A Writerly Residence

6977982527_28fcda7d92_b

David Wood dissects our romantic notions of the writer's workspace – and why they often aren't as idiosyncratic as we'd like to imagine:

For the most part, these buildings are small, plain, unprepossessing and sparsely furnished. This poses a problem for my first hypothesis — that the fascination of these dwellings rests on the hope that we may glean something of the secret of the writer’s genius from the creative space to which they habitually retreated. For we might well conclude from Wittgenstein’s famously almost empty college room in Cambridge (in which he had a deck chair), and indeed from the plainness of so many of these huts, that far from giving expression to, or feeding in some revealing way, the otherwise inaccessible inner workings of the brilliant mind, they reflect a disdainful resistance to the importance of surroundings, an asceticism, an architectural tabula rasa. This would explain why some people work well on planes, in hotel rooms, library carrels, even monastic and indeed prison cells. (Boethius, Bunyan, Gramsci and Negri all wrote significant works while imprisoned.) They are relieved of distraction. Sartre was famous for writing in the corner of Les Deux Magots – cafe privacy, where the white noise of conversation and cutlery damps down distracting input, fashioning a creative cocoon in the midst of the world.

Mira Ptacin's pilgrimmage to E.B. White's rather plain writing shed furthers that view:

The cabin is plain and encloses only what a writer truly needs: the urge to communicate something, the means to record words, and solitude. There is the woodburning stove White used during the cold winter months, and in a very old Abercrombie & Fitch box, now used as a shelf, are a pair of loafers that were there before the new tenants moved in, a box of sharpened pencils, and an old tin can full of rusty paperclips.

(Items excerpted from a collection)
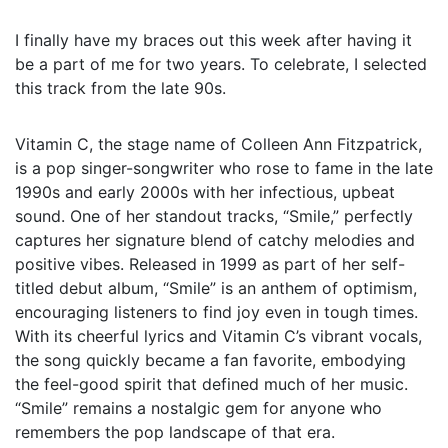
I finally have my braces out this week after having it
be a part of me for two years. To celebrate, I selected
this track from the late 90s.
Vitamin C, the stage name of Colleen Ann Fitzpatrick,
is a pop singer-songwriter who rose to fame in the late
1990s and early 2000s with her infectious, upbeat
sound. One of her standout tracks, “Smile,” perfectly
captures her signature blend of catchy melodies and
positive vibes. Released in 1999 as part of her self-
titled debut album, “Smile” is an anthem of optimism,
encouraging listeners to find joy even in tough times.
With its cheerful lyrics and Vitamin C’s vibrant vocals,
the song quickly became a fan favorite, embodying
the feel-good spirit that defined much of her music.
“Smile” remains a nostalgic gem for anyone who
remembers the pop landscape of that era.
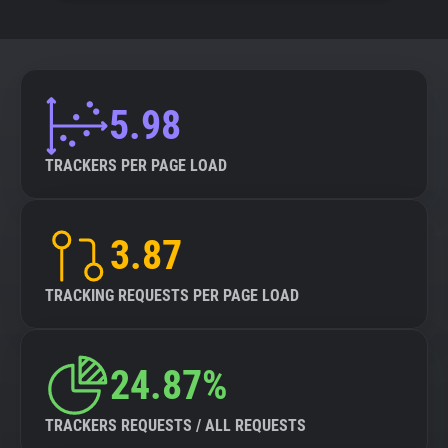
5.98
TRACKERS PER PAGE LOAD
3.87
TRACKING REQUESTS PER PAGE LOAD
24.87%
TRACKERS REQUESTS / ALL REQUESTS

◆ **Work instructions**
Answer these questions from the text on writers' workspaces.
1. What item of furniture did Wittgenstein have in his Cambridge college room?
2. Where was Sartre famous for writing?
3. In E.B. White's cabin, what is now used as a shelf?

◆ **Answer**
1. A deck chair.
2. In the corner of Les Deux Magots.
3. A very old Abercrombie & Fitch box.